Un virage autoritaire dans le capitalisme contemporain

D’après les travaux présentés par Marlène Benquet et Romaric Godin, le capitalisme contemporain connaît une mutation profonde. Autrefois, les investisseurs privilégiaient des environnements stables, où les règles du jeu étaient claires et les institutions solides. Désormais, certains secteurs financiers n’hésitent plus à se tourner vers des régimes autoritaires, perçus comme plus « prévisibles » ou offrant des opportunités de profit à court terme.

Cette tendance s’inscrit dans un contexte où la stabilité politique n’est plus une priorité absolue. Les deux experts rappellent que les régimes autoritaires peuvent offrir des avantages en termes de contrôle des coûts, de flexibilité réglementaire ou encore d’accès à des marchés protégés. « La paix armée et la démocratie ne font plus partie de l’équation pour certains acteurs », a souligné Marlène Benquet lors de la rencontre.

Des secteurs financiers prêts à négocier avec l’autoritarisme

Romaric Godin, journaliste économique, a précisé que cette évolution ne concerne pas l’ensemble du secteur financier, mais des segments bien spécifiques. Les fonds d’investissement spécialisés dans les marchés émergents ou les secteurs à forte rentabilité – comme l’énergie ou les infrastructures – seraient particulièrement concernés. « On observe une logique de profit à tout prix, où les droits fondamentaux et les contre-pouvoirs passent au second plan », a-t-il expliqué.

Cette analyse rejoint des observations récentes, notamment dans des pays où des régimes autoritaires ont ouvert leurs portes à des capitaux étrangers tout en limitant les libertés. Les deux intervenants citent en exemple des cas en Europe de l’Est et en Asie, où des investisseurs occidentaux ont trouvé des opportunités malgré des environnements politiques restrictifs.
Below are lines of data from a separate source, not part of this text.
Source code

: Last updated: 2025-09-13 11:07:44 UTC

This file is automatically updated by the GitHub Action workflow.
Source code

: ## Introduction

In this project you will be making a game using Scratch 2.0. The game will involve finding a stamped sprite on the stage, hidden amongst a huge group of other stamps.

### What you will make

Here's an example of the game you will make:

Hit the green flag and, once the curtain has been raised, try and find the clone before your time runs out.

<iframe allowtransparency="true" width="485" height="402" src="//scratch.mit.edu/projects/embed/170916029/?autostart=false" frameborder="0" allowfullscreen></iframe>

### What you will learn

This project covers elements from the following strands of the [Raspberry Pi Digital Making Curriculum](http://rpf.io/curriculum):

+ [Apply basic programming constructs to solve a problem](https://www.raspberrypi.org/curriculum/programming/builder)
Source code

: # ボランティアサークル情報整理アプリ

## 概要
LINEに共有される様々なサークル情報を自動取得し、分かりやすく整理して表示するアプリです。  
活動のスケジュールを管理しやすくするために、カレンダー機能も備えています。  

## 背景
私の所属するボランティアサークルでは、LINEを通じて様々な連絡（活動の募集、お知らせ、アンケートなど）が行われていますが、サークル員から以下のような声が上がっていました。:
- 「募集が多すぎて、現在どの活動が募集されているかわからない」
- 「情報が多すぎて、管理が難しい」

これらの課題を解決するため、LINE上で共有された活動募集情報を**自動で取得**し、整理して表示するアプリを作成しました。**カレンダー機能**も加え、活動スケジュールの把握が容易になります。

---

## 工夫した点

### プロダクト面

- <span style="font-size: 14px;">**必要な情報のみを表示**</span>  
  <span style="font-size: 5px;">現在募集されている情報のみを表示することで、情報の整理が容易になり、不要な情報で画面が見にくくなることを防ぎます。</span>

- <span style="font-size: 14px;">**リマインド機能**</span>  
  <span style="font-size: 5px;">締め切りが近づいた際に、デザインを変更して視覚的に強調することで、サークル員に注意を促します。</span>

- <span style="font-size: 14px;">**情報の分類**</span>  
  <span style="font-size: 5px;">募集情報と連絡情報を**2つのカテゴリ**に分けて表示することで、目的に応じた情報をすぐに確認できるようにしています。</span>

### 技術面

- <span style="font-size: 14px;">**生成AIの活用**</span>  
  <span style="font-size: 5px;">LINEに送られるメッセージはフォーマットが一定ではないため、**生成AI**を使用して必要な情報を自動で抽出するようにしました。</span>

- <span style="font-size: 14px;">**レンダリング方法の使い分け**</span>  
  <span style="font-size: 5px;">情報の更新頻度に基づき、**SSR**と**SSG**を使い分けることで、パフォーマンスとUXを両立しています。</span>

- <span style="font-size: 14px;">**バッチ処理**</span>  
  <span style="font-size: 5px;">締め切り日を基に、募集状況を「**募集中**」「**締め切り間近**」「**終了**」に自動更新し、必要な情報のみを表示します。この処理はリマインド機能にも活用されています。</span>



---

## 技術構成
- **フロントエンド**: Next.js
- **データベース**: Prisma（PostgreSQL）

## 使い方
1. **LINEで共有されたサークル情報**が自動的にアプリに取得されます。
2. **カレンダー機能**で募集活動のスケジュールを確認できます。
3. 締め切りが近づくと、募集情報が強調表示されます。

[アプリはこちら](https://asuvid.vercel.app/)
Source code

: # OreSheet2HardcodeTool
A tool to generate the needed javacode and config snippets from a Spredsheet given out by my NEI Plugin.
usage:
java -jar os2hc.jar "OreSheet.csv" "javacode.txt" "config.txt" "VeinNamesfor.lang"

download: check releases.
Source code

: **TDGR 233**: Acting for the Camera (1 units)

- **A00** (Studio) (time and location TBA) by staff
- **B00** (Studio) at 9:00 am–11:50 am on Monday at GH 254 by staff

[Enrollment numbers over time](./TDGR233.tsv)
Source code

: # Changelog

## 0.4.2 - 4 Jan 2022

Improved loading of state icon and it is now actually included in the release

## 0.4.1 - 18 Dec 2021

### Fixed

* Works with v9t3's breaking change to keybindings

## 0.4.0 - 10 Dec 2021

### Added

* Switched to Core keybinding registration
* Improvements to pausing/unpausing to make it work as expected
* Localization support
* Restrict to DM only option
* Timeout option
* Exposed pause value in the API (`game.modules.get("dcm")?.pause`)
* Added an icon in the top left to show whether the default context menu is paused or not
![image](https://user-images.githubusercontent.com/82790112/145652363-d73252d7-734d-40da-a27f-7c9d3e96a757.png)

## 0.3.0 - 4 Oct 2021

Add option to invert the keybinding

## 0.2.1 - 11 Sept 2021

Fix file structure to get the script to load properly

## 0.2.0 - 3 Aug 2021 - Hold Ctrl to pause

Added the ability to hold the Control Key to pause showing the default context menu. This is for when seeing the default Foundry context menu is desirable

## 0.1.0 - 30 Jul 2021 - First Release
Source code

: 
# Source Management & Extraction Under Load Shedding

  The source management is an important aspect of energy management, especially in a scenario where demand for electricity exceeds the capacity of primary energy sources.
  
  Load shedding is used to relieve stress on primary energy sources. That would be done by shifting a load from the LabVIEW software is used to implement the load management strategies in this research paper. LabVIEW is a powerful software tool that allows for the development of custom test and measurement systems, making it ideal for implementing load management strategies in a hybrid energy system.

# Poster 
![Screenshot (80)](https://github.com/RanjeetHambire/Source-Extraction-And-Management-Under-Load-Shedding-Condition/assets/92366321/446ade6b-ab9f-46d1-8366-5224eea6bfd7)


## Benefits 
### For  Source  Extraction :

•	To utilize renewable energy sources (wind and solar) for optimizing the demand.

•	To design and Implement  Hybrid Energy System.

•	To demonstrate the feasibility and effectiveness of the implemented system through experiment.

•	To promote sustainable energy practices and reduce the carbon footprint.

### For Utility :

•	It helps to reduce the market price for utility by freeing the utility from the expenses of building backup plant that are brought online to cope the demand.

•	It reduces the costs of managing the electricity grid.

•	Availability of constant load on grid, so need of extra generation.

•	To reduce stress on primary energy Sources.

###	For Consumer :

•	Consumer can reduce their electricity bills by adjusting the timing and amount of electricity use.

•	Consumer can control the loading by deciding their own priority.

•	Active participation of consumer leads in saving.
« Certains secteurs de la finance estiment que la stabilité autoritaire offre un cadre plus rassurant pour leurs investissements, au détriment des principes démocratiques. » — Romaric Godin

Un débat qui dépasse le cadre économique

Cette rencontre organisée par Libération s’inscrit dans une réflexion plus large sur les mutations du capitalisme et ses conséquences sociétales. Les deux intervenants ont rappelé que cette tendance ne se limite pas à des choix individuels d’investisseurs, mais reflète des dynamiques systémiques. La financiarisation de l’économie a accru la pression sur les États pour attirer des capitaux, parfois au mépris des droits sociaux ou environnementaux.

Marlène Benquet a également pointé du doigt le rôle des agences de notation et des critères d’investissement, qui, selon elle, « ne sanctionnent pas suffisamment les régimes autoritaires ». Pour elle, cette situation interroge sur l’avenir même de la démocratie dans un monde où l’économie dicte de plus en plus les règles.

Et maintenant ?

Si cette tendance se confirme, les prochaines années pourraient voir une polarisation accrue des flux financiers vers des zones où les régimes autoritaires sont perçus comme « business-friendly ». Les experts soulignent que les régulateurs européens et internationaux pourraient être amenés à durcir leurs critères, notamment en matière de transparence et de respect des droits humains. Une question reste en suspens : les investisseurs parviendront-ils à concilier rentabilité et éthique, ou cette logique de profit à court terme deviendra-t-elle la norme ?

En conclusion, cette analyse met en lumière les tensions croissantes entre économie et démocratie. Si certains y voient une adaptation pragmatique aux réalités géopolitiques, d’autres y perçoivent un danger pour les valeurs fondamentales des sociétés occidentales. Une chose est sûre : le débat est loin d’être clos.

Selon les intervenants, les fonds d’investissement spécialisés dans les marchés émergents, l’énergie ou les infrastructures seraient particulièrement touchés. Ces secteurs recherchent des opportunités de profit rapides, parfois au détriment des principes démocratiques.